This Week in Genre History: 'Jumper' tried to leap ahead to the sequels before sticking its first landing

By Will Leitch
Jumper Movie

Welcome to This Week in Genre History, where Tim Grierson and Will Leitch, the hosts of the Grierson & Leitch podcast, take turns looking back at the world's greatest, craziest, most infamous genre movies on the week that they were first released.

Do you remember that Jon Hamm was in the A-Team movie? He only appeared in a post-credits stinger supposedly setting up a series of sequels that, well, never happened. The Green Lantern movie rushed a character's transformation into the superhero's greatest villain because Mark Strong's Sinestro was clearly meant to be the baddie in Green Lantern 2, which was never made. Heck, Pride and Prejudice and Zombies ends with a teaser for the next film. (There was no next film.)

But those are the perils of using your film to set up a franchise without any certainty that there will, in fact, be anyone that wants it. Sometimes, when you are trying to plan on several films at once, you forget to concentrate on the one you're making. People will not want two of your films if they don't like the first one.

Enter Jumper. Jumper was a film that had everything going for it. It had a star director (Doug Liman, fresh off the smash Mr. and Mrs. Smith), a hot movie star (Hayden Christensen, not quite yet fully meme'd), and a beloved science-fiction novel with a killer hook that fans had been clamoring to be made into a movie for nearly two decades. Heck, that novel already had its own sequel! This thing was ready-made to be a franchise.
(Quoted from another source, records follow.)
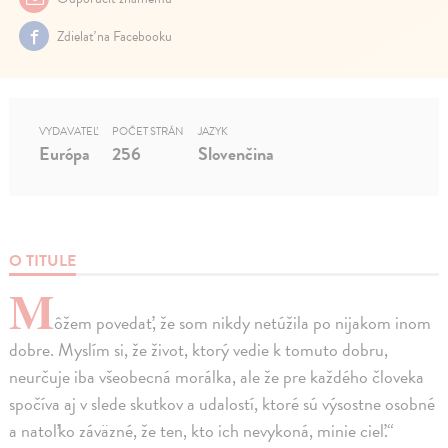
Zdielať na Facebooku
VYDAVATEĽ
POČET STRÁN
JAZYK
Európa
256
Slovenčina
O TITULE
M
ôžem povedať, že som nikdy netúžila po nijakom inom
dobre. Myslím si, že život, ktorý vedie k tomuto dobru,
neurčuje iba všeobecná morálka, ale že pre každého človeka
spočíva aj v slede skutkov a udalostí, ktoré sú výsostne osobné
a natoľko záväzné, že ten, kto ich nevykoná, minie cieľ.“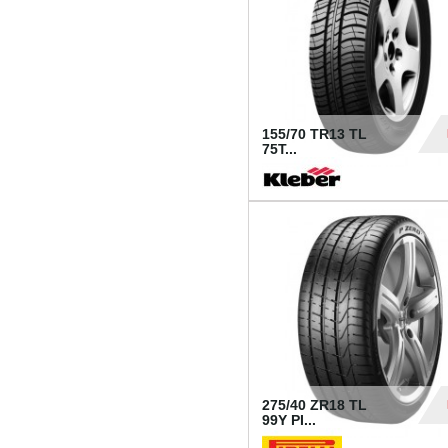
155/70 TR13 TL
75T...
30
275/40 ZR18 TL
99Y PI...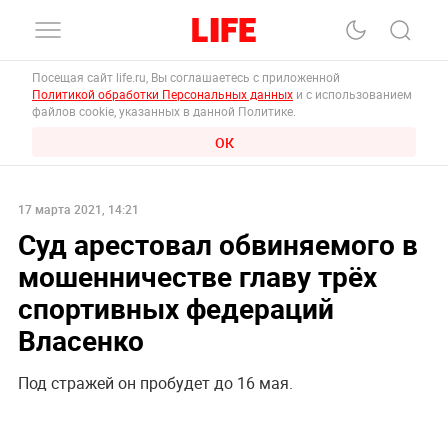
Посещая сайт life.ru, Вы соглашаетесь с приложенной
Политикой обработки Персональных данных
и с использованием
файлов cookie, указанных в данной Политике.
ОК
17 марта 2021, 14:21
Суд арестовал обвиняемого в
мошенничестве главу трёх
спортивных федераций
Власенко
Под стражей он пробудет до 16 мая.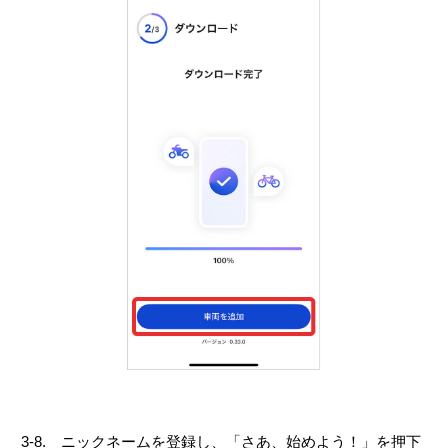
3-8. ニックネームを登録し、「さあ、始めよう！」を押下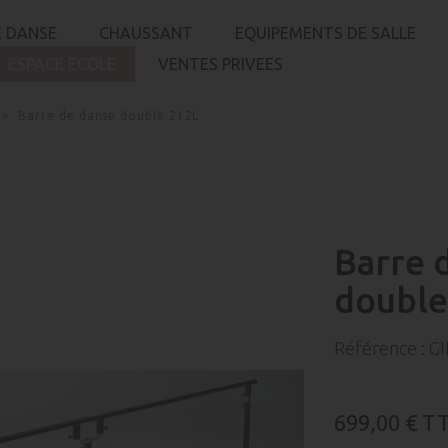
 DANSE
CHAUSSANT
EQUIPEMENTS DE SALLE
ESPACE ECOLE
VENTES PRIVEES
Barre de danse double 212L
Barre 
double
Référence :
GI
699,00 €
T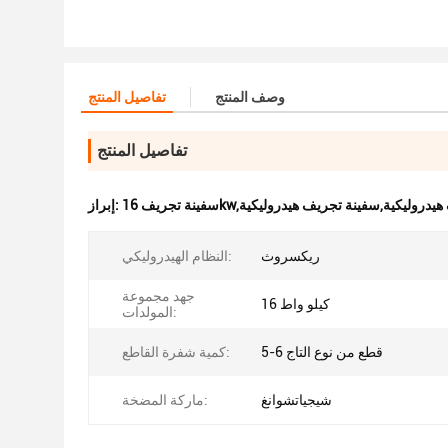
وصف المنتج
تفاصيل المنتج
تفاصيل المنتج
سفينة تجريف هيدروليكية,سفينة تجريف هيدروليكية
إبراز:
ريكسروث
النظام الهيدروليكي:
جهد مجموعة
16 كيلو واط
المولدات:
5-6 قطع من نوع التاج
كمية شفرة القاطع:
شيجياتشوانغ
ماركة المضخة: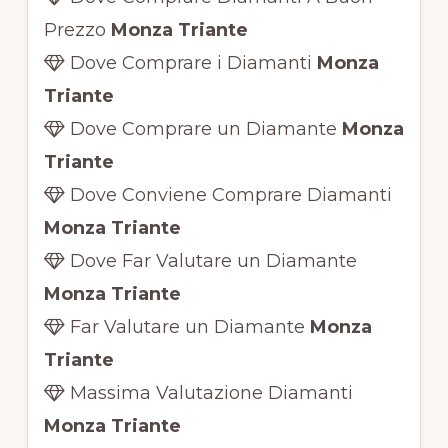
Prezzo
Monza Triante
Dove Comprare i Diamanti
Monza
Triante
Dove Comprare un Diamante
Monza
Triante
Dove Conviene Comprare Diamanti
Monza Triante
Dove Far Valutare un Diamante
Monza Triante
Far Valutare un Diamante
Monza
Triante
Massima Valutazione Diamanti
Monza Triante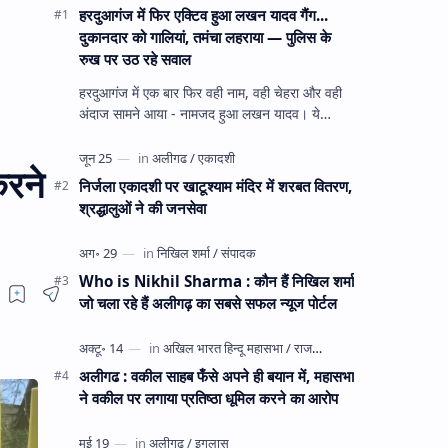
हरदुआगंज में फिर एक्टिव हुआ लखन यादव गैंग...
दुकानदार को गालियां, तमंचा लहराया — पुलिस के
रुख पर उठ रहे सवाल
हरदुआगंज में एक बार फिर वही नाम, वही चेहरा और वही
अंदाज सामने आया - नामजद हुआ लखन यादव। ये
अहीरपाड़ा का वहीं लखन यादव है जिसे 12 दिन पहले 28
घंटे हव…
करने
निर्जला एकादशी पर खाटूश्याम मंदिर में शरबत वितरण,
श्रद्धालुओं ने की जनसेवा
Who is Nikhil Sharma : कौन हैं निखिल शर्मा
जो चला रहे हैं अलीगढ़ का सबसे सफल न्यूज पोर्टल
अलीगढ : वकील साहब फँसे अपने ही बयान में, महासभा
ने वकील पर लगाया प्रतिष्ठा धूमिल करने का आरोप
Needless to say, there was no Jumper 2. And the problem was simply Jumper itself.

 

Why was it a big deal at the time? Liman might have been the hottest filmmaker going in 2008, when he made Jumper: He had just finished Mr. and Mrs. Smith, and the Bourne series, which he started, had reimagined the action movie genre. He could have done just about anything he wanted, and he wanted Jumper. He'd been working on it for a few years, but now he had the juice to do it the right way: He had such a budget that the film was set to film in 20 different cities in 14 different countries.
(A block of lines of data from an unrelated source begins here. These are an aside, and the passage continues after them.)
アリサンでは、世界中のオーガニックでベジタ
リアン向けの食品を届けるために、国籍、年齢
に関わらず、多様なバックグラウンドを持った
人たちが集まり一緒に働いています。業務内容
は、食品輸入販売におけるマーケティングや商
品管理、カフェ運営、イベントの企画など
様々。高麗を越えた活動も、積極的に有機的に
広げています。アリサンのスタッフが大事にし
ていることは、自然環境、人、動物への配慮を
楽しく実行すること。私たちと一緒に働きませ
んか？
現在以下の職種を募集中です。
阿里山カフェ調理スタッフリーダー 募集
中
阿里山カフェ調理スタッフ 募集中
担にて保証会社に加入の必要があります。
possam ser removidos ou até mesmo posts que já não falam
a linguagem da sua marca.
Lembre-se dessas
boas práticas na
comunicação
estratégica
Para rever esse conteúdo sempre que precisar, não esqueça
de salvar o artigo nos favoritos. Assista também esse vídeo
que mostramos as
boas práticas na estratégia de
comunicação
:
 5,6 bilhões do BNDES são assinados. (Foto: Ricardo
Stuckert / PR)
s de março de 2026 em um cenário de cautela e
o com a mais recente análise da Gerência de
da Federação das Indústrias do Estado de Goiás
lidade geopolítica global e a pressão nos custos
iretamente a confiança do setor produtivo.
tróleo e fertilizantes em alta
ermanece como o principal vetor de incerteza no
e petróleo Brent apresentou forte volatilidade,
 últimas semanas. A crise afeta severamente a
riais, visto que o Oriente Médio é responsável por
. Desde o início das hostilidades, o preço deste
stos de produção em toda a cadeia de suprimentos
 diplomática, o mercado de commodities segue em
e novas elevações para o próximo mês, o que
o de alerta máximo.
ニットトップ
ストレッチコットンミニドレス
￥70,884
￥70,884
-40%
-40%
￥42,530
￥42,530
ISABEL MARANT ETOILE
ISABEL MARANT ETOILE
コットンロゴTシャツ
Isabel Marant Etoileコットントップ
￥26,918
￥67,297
It sort of had to be that big: The story was about a guy who could teleport anywhere! (Liman even got access to the Colosseum in Rome.) The visual effects of our hero David "jumping" from place to place were state-of-the-art and downright trippy. And the bad guy was Samuel L. Jackson! It even had a video game tie-in.
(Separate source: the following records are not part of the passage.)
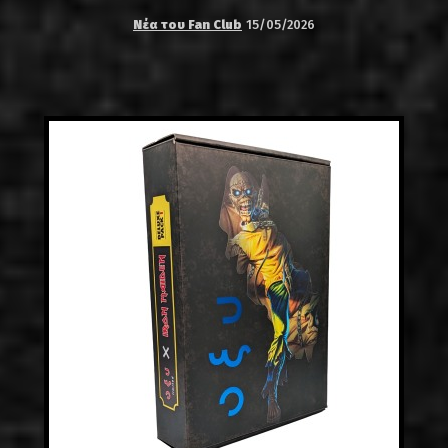
Νέα του Fan Club
15/05/2026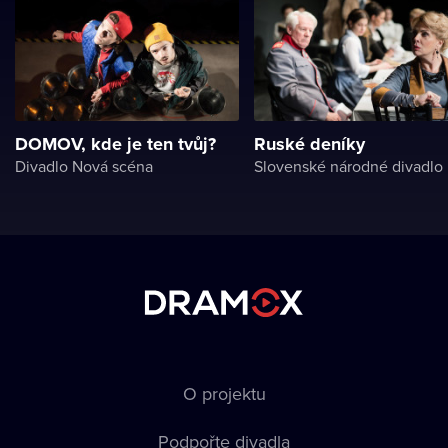
DOMOV, kde je ten tvůj?
Ruské deníky
Divadlo Nová scéna
Slovenské národné divadlo
O projektu
Podpořte divadla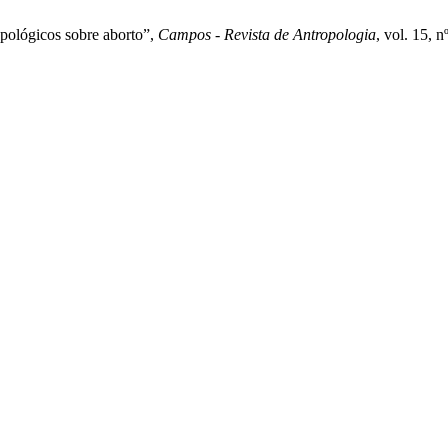
opológicos sobre aborto”,
Campos - Revista de Antropologia
, vol. 15, 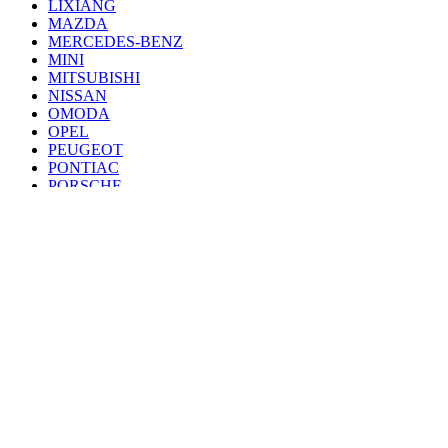
LIXIANG
MAZDA
MERCEDES-BENZ
MINI
MITSUBISHI
NISSAN
OMODA
OPEL
PEUGEOT
PONTIAC
PORSCHE
RENAULT
SAAB
SEAT
SKODA
SSANG YONG
SUBARU
SUZUKI
TANK
TOYOTA
VAZ
VOLKSWAGEN
VOLVO
VOYAH
ZEEKR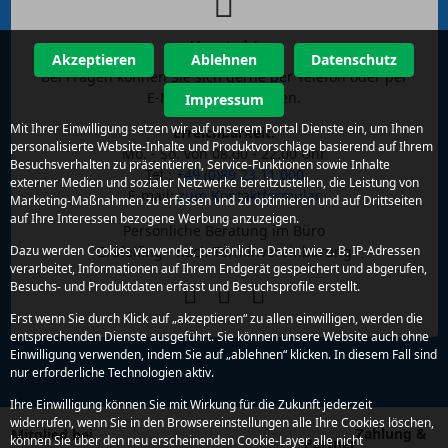
Kontakt
Akzeptieren
Ablehnen
Datenschutz
Bei Fragen können Sie sich gerne per Telefon oder per
E-Mail an uns wenden.
Impressum
Mit Ihrer Einwilligung setzen wir auf unserem Portal Dienste ein, um Ihnen
Erreichbarkeit:
personalisierte Website-Inhalte und Produktvorschläge basierend auf Ihrem
Mo. - So. von 08.00 - 22.00 Uhr
Besuchsverhalten zu präsentieren, Service-Funktionen sowie Inhalte
Tel.:
+49 (0)89 23 11 000
externer Medien und sozialer Netzwerke bereitzustellen, die Leistung von
E-mail:
zum Kontaktformular
Marketing-Maßnahmen zu erfassen und zu optimieren und auf Drittseiten
auf Ihre Interessen bezogene Werbung anzuzeigen.
Persönliche Beratung im Büro
Gräfelfing - nach Terminvereinbarung
Dazu werden Cookies verwendet, persönliche Daten wie z. B. IP-Adressen
verarbeitet, Informationen auf Ihrem Endgerät gespeichert und abgerufen,
Besuchs- und Produktdaten erfasst und Besuchsprofile erstellt.
Erst wenn Sie durch Klick auf „akzeptieren“ zu allen einwilligen, werden die
entsprechenden Dienste ausgeführt. Sie können unsere Website auch ohne
Einwilligung verwenden, indem Sie auf „ablehnen“ klicken. In diesem Fall sind
nur erforderliche Technologien aktiv.
Ihre Einwilligung können Sie mit Wirkung für die Zukunft jederzeit
widerrufen, wenn Sie in den Browsereinstellungen alle Ihre Cookies löschen,
Zahlung &
Mitglied bei
können Sie über den neu erscheinenden Cookie-Layer alle nicht
Partner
And don't forget the books themselves. Steven Gould's initial novel Jumper was published in 1992 and was an immediate hit, leading to a series of equally successful (you guessed it) sequels, including Reflex in 2004, which was to be part of the next movie series.

How could this thing possibly miss? Look out for those sequels. A producer said before release: "The ideas got so large, that they really couldn't fit into, you know, one or two movies, they needed to evolve over at least three movies. So we planned the story out over three movies and then we sliced it up in such a way as to leave room for the other two movies."

What was the impact? Hoo boy. One thing Liman hadn't accounted for was that by the time the movie actually came out, Hayden Christensen was less a "movie star" after his time in the Star Wars universe and more "a guy everyone was ready to start dumping on." The knives were out for him, and his film, from the get-go. It also didn't help that Christensen was wearing some sort of trench coat on the poster, which made Jumper look less adventurous and visionary than it like some sort of low-budget, gas-station knockoff of The Matrix.

The movie had been plagued by troubles on set, and you could tell: Liman's movies are usually tight and focused, but this one has a non-sensical plot and characters that seem to vanish and reappear at random. (But not in, like, a cool "jumper" way.) It also doesn't help that Christensen and Max Theriot, the actor who plays the younger version of his character, look... essentially the same age. Audiences were confused, and critics howled. The box office wasn't quite as horrible as the critics' reaction might have predicted — it was No. 1 the first weekend and was actually a huge hit in South Korea — but it didn't make enough to earn that sequel. It didn't come close.

Has it held up? Christensen is always going to take the biggest hit for the then-panned George Lucas Star Wars prequels, but he's not incapable of a good performance: He's terrific in Billy Ray's Shattered Glass, for one. But he's completely lost here, and Liman gives him little help in that regard. The performance, like the movie, is almost entirely blank. It's as if Liman and his producers were so careful about making sure they had enough material for the sequels that they forgot to put much of anything in this movie. Jumper ends up playing like a blank stare.

Liman did not give up, however. It's not like Jumper ended his career after all; Edge of Tomorrow in 2014 might be his best movie to date, and one that reinvigorated his juice in the industry. Thus, a decade later, frustrated with the series he never quite got right, he returned to the world of Jumper with Impulse, a YouTube original based on a 2013 sequel book by Gould that turned in a different direction entirely. It was as if he wanted to fix the mistake he made the first time. "It's no secret that, of all my films, Jumper's the one that I harbor some creative regrets, feel like I could have done better," Liman said when Impulse was released. "That's something that's hung over me. It dawned on me that rather than live with that regret, why not actually just go and try to do better?"

Impulse is better than Jumper. But not that much better and, more to the point, not enough better: YouTube canceled it in March 2020. One assumes Liman is done with this world now. He tried for sequels, twice, and ended up with basically nothing at all.